Source records:
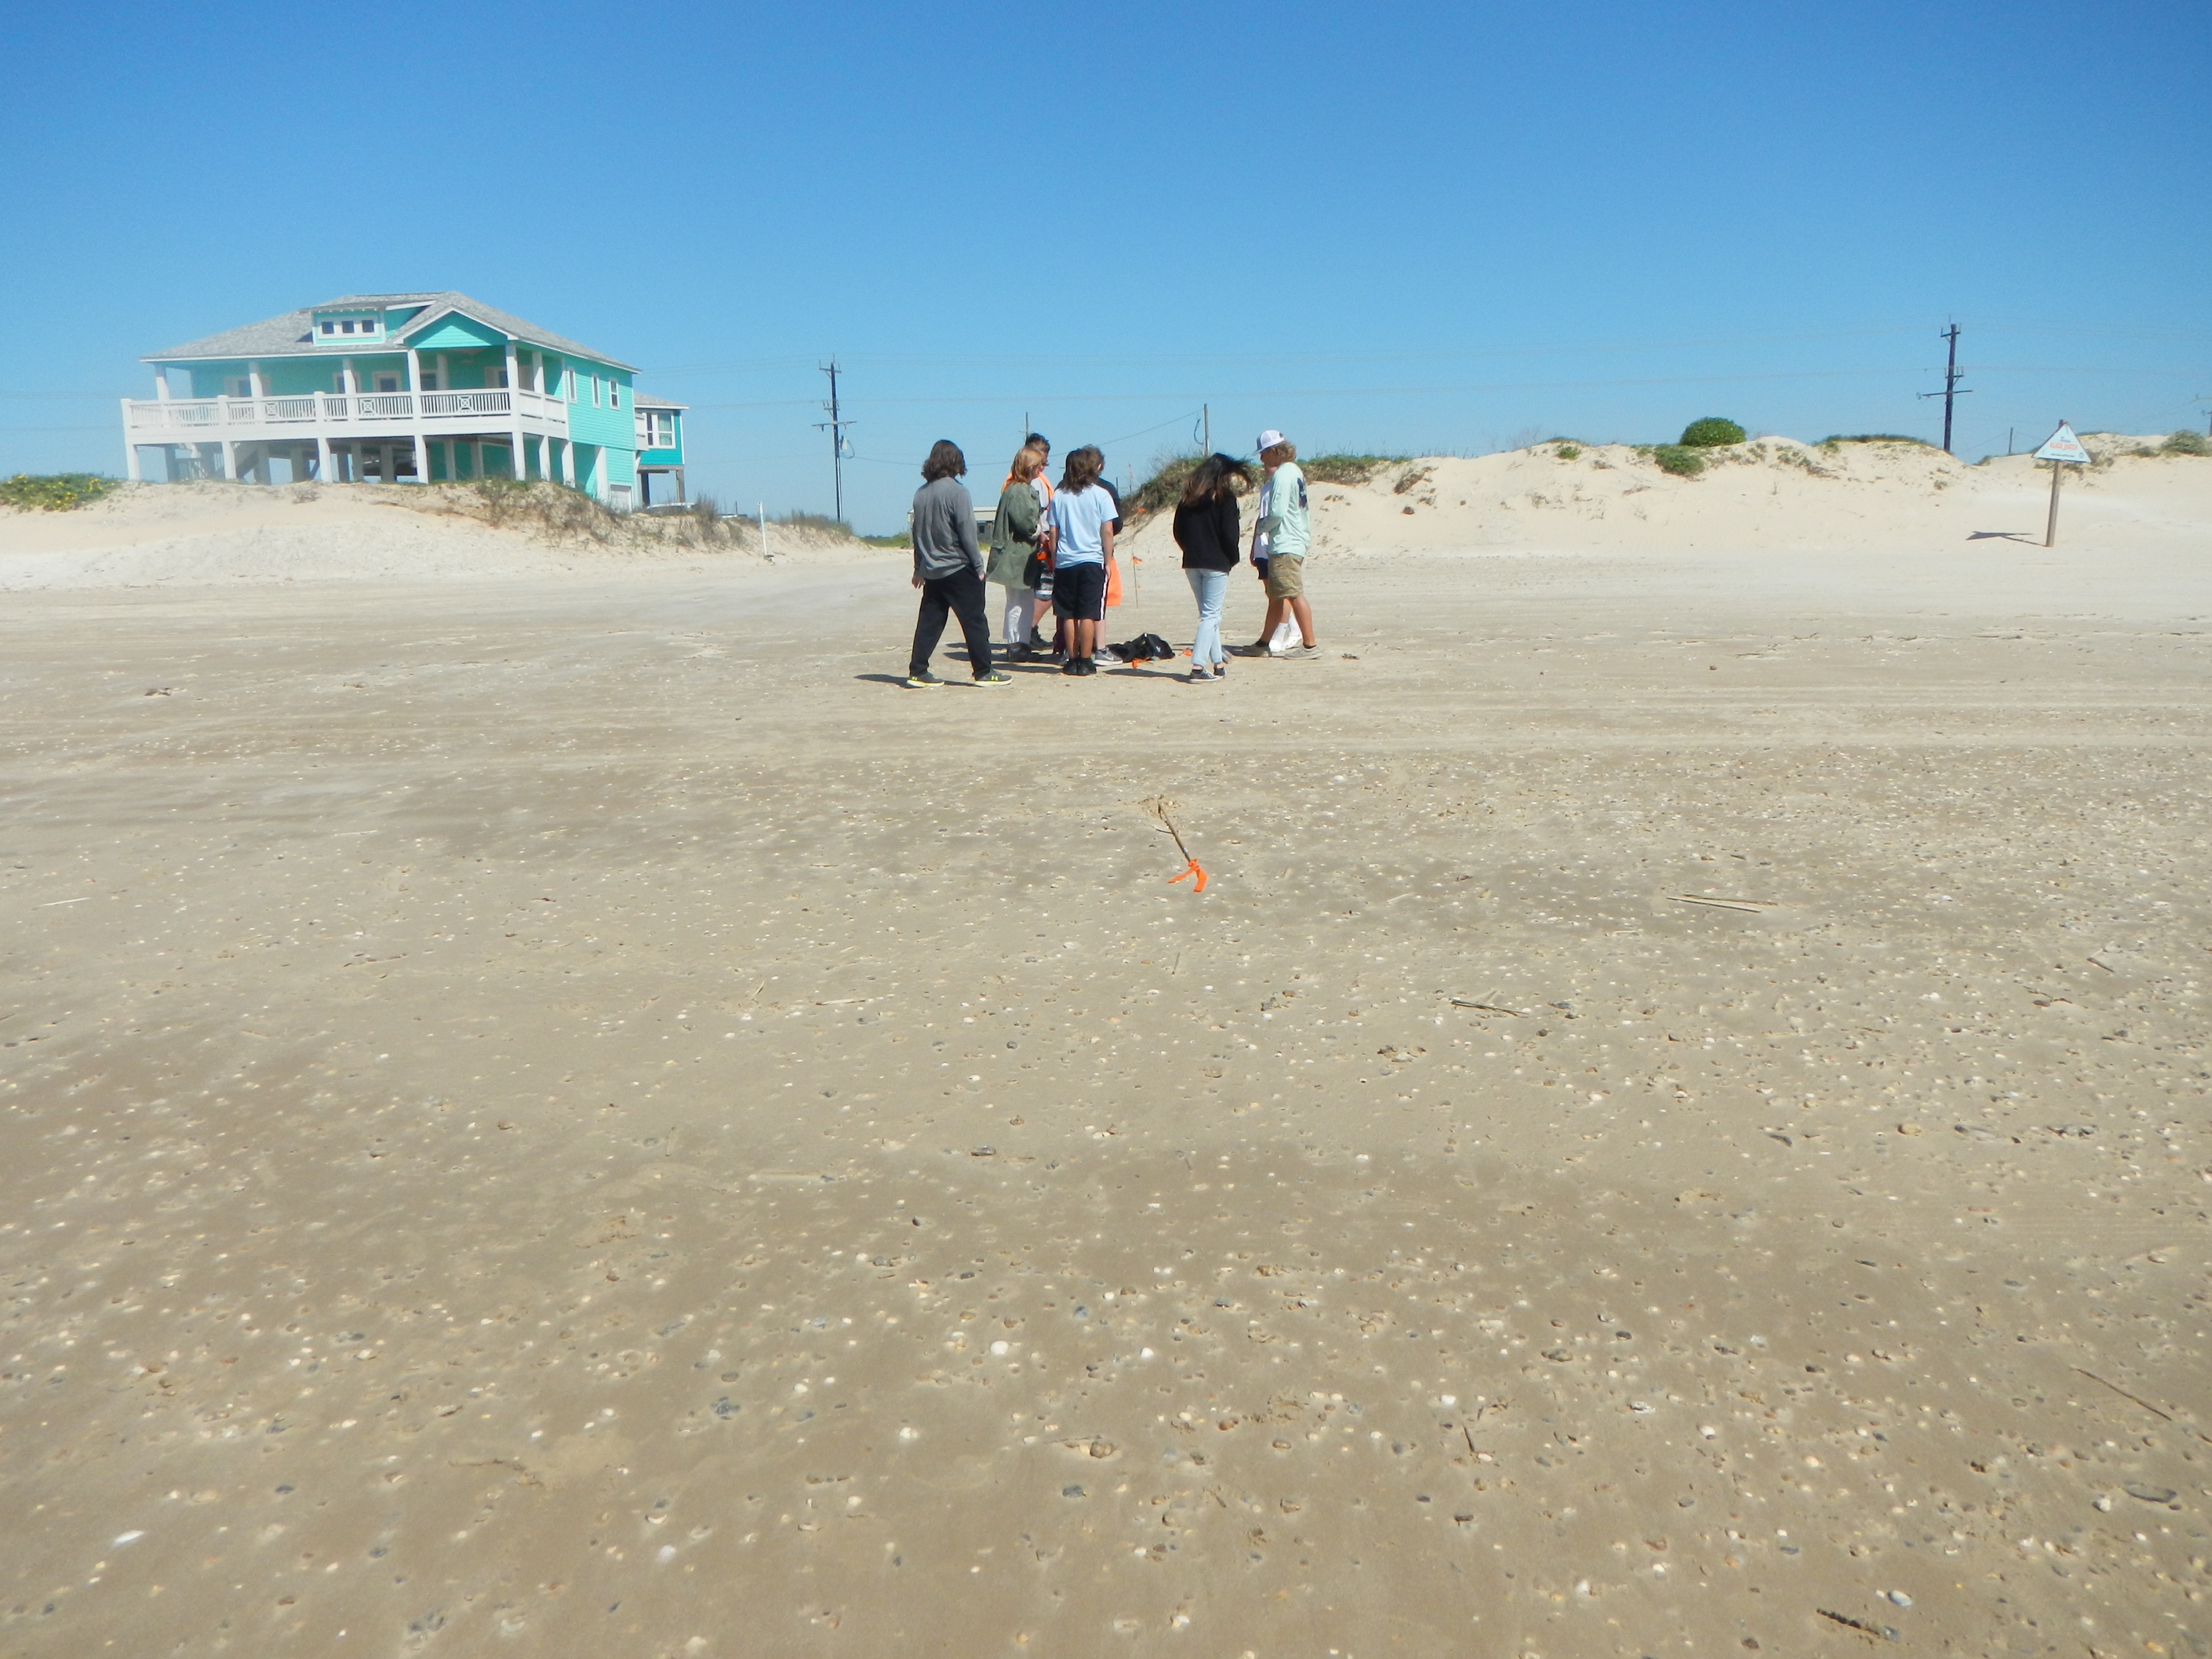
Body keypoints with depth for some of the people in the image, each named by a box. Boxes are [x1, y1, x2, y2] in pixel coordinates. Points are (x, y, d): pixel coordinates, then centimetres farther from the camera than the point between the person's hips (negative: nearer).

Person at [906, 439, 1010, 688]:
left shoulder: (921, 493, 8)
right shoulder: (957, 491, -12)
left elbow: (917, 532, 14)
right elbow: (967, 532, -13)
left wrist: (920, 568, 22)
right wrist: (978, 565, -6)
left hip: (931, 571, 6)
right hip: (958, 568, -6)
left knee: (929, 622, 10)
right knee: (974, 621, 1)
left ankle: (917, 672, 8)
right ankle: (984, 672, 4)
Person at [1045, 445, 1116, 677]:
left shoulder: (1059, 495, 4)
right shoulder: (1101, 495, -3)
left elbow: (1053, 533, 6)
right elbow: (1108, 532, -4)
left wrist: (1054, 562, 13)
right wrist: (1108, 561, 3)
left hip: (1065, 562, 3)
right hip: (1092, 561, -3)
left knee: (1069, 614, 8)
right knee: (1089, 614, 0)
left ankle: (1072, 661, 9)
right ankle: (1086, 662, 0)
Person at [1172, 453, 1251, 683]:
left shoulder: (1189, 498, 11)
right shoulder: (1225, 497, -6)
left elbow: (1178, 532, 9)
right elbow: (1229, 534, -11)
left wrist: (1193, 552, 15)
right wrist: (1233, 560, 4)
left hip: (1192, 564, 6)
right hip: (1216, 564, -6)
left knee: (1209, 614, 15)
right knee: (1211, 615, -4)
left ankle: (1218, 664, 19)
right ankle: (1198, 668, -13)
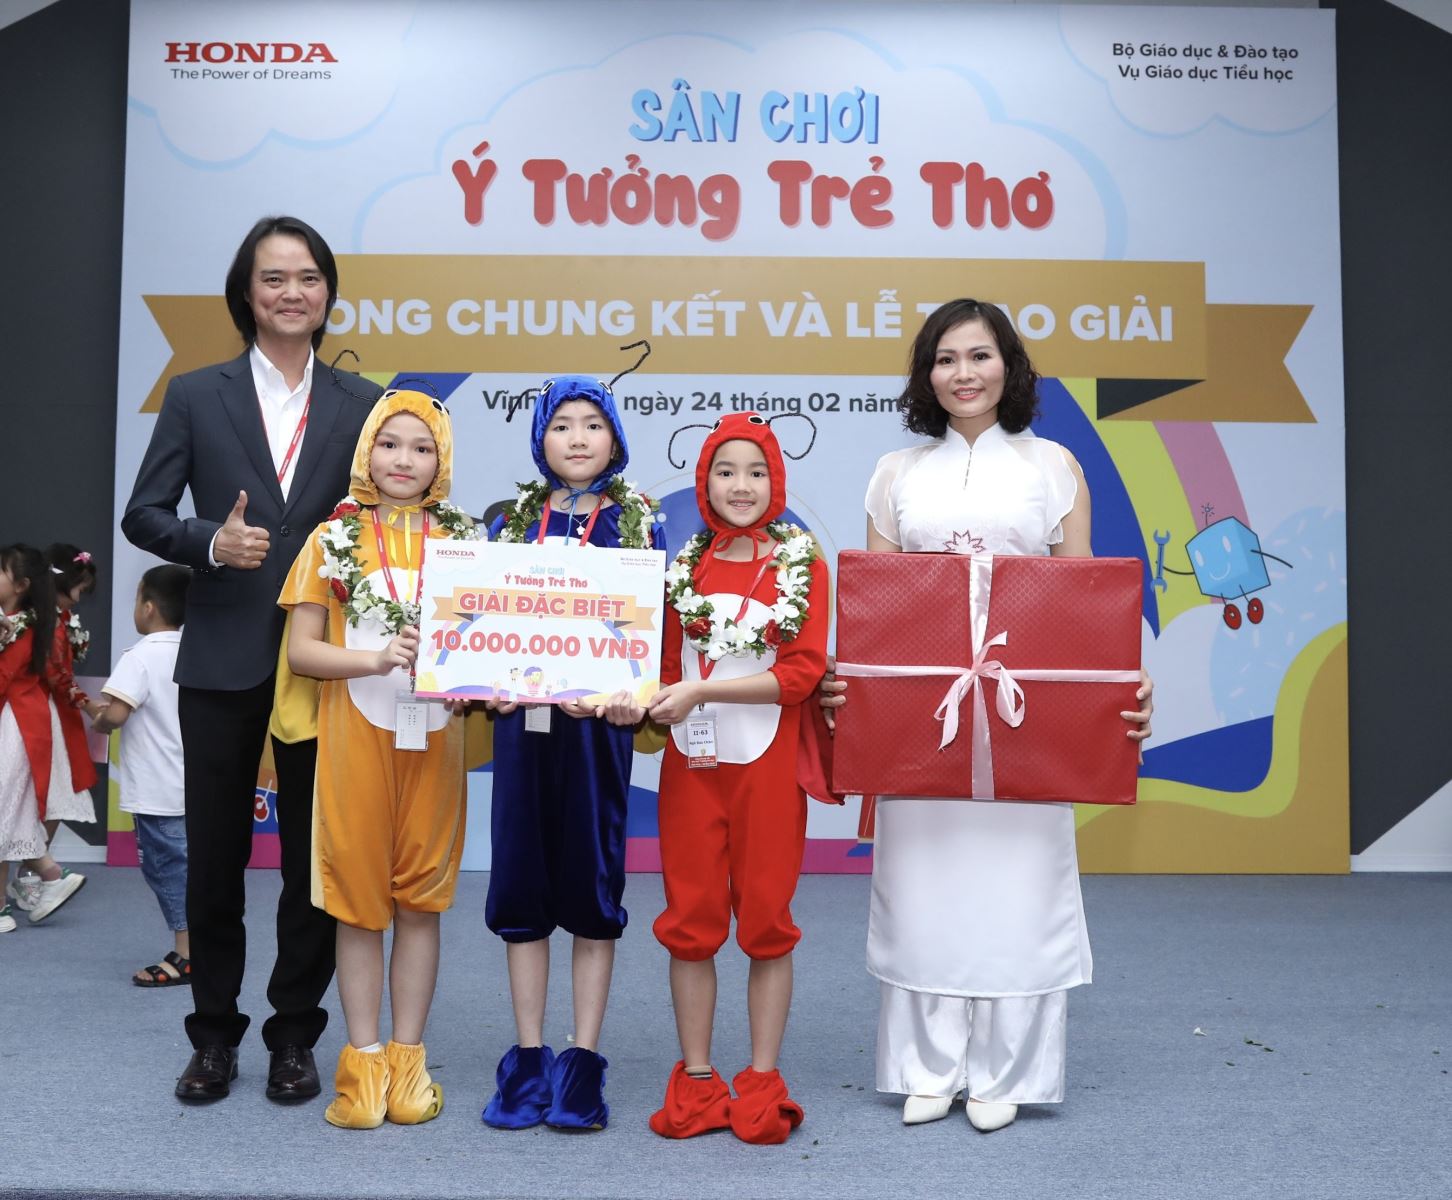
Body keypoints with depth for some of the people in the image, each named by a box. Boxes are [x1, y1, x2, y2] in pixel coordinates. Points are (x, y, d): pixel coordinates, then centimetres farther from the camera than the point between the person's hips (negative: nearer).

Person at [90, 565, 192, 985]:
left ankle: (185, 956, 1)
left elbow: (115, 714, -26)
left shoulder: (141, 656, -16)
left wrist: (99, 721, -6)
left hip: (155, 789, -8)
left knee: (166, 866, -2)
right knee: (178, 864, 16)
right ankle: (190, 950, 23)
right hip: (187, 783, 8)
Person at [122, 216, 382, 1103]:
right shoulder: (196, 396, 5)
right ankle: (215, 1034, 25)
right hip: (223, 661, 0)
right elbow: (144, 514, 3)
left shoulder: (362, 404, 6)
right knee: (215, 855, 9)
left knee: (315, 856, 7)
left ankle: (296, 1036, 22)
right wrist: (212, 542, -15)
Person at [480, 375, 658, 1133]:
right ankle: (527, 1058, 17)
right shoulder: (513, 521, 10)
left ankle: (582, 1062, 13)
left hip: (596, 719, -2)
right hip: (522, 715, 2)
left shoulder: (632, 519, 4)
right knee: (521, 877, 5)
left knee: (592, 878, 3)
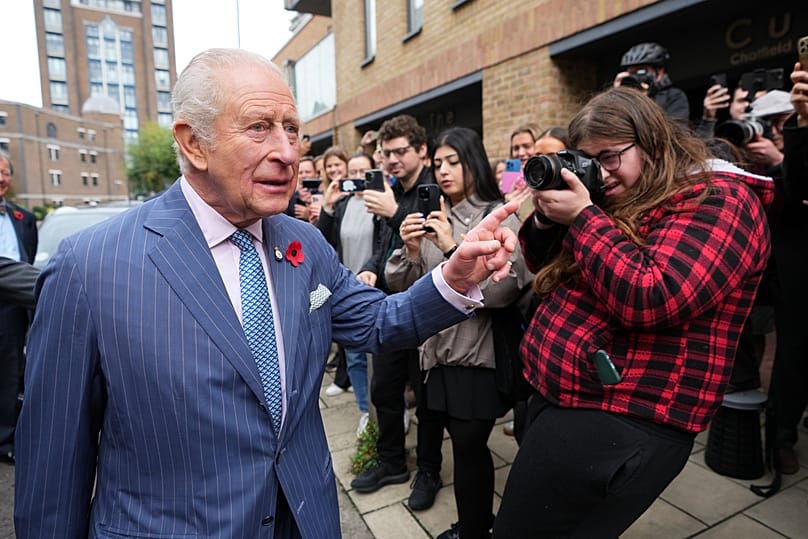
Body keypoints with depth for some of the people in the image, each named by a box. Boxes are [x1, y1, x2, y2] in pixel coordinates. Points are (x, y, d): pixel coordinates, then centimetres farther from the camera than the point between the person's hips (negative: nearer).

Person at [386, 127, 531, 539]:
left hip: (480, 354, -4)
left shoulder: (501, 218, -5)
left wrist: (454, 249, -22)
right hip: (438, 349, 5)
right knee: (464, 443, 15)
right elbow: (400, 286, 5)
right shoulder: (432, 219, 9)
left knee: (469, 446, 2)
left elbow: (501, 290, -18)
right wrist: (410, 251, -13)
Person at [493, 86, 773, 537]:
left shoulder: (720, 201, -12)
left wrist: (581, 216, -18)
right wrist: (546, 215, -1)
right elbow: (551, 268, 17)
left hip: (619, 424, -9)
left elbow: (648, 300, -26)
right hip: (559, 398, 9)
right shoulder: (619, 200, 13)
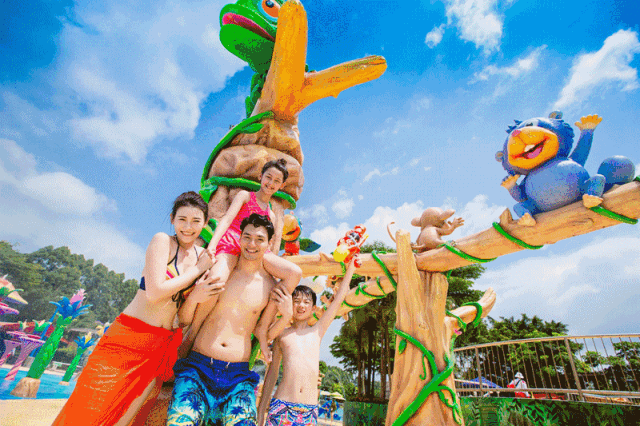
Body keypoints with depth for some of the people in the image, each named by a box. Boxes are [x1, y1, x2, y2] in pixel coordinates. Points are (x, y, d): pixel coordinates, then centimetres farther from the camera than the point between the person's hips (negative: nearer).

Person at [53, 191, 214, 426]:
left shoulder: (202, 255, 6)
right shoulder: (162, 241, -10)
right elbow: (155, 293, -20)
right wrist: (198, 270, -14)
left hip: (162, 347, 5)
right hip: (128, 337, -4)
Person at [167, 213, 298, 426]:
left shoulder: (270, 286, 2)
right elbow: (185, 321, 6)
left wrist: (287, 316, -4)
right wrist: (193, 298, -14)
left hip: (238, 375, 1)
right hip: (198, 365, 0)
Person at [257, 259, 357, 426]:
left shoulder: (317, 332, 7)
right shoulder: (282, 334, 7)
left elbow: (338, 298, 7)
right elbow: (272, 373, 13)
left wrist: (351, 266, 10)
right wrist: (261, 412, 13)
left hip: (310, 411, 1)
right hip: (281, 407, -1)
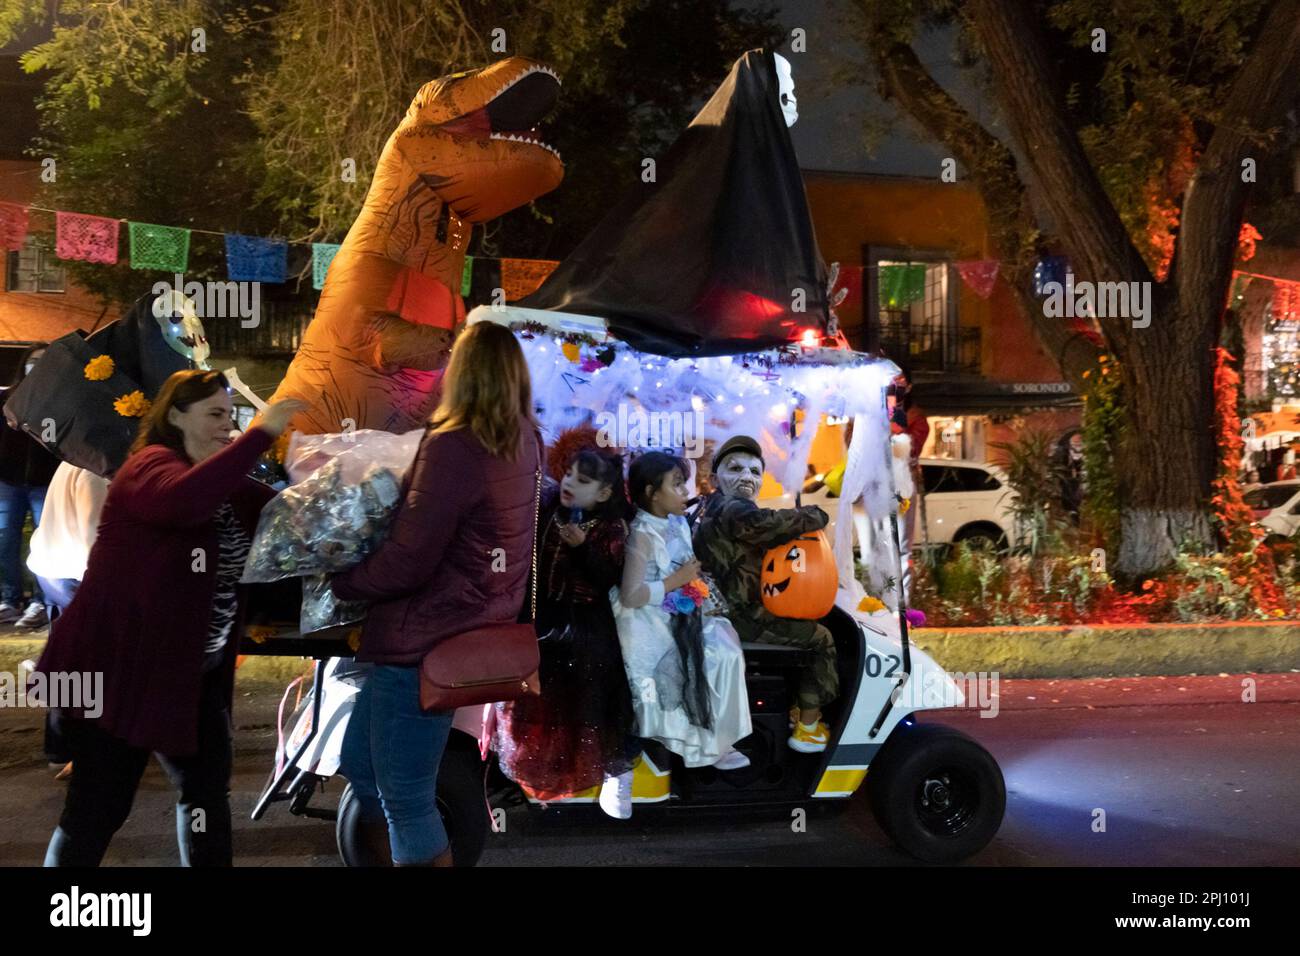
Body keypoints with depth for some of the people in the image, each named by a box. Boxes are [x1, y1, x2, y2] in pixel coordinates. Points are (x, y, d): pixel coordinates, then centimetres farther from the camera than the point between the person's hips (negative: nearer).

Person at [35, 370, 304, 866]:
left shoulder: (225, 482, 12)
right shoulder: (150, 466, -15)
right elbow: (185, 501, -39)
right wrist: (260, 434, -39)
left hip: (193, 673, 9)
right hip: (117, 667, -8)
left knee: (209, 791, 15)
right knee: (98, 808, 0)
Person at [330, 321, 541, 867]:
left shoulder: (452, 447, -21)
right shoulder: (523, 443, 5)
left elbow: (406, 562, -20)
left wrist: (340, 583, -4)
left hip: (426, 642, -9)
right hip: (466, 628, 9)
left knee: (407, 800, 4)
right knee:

EXERCISE GOAL: Print, exactly as written, the lines above from the first one to the one containing "left knee: (1069, 614, 8)". Leave out pictures.

OUTPUT OF THE TASK:
Body keypoints with depth for some of the people in the image, each named by a box. Boxes are [x1, y1, x2, y2] in pixel coordinates. Points are (x, y, d): pixel coordinates, then centimetres farther from the camera than the point between the person's hips (negative: nearer).

Person at [906, 439, 1010, 688]:
left shoulder: (921, 493, 8)
right shoulder: (957, 491, -12)
left elbow: (917, 532, 14)
right elbow: (967, 532, -13)
left wrist: (920, 568, 22)
right wrist: (978, 565, -6)
left hip: (931, 571, 6)
right hip: (958, 568, -6)
left knee: (929, 622, 10)
right knee: (974, 621, 1)
left ankle: (917, 672, 8)
right ankle: (984, 672, 4)
Person at [1045, 445, 1116, 677]:
left shoulder: (1059, 495, 4)
right shoulder: (1101, 495, -3)
left elbow: (1053, 533, 6)
right elbow: (1108, 532, -4)
left wrist: (1054, 562, 13)
right wrist: (1108, 561, 3)
left hip: (1065, 562, 3)
right hip: (1092, 561, -3)
left knee: (1069, 614, 8)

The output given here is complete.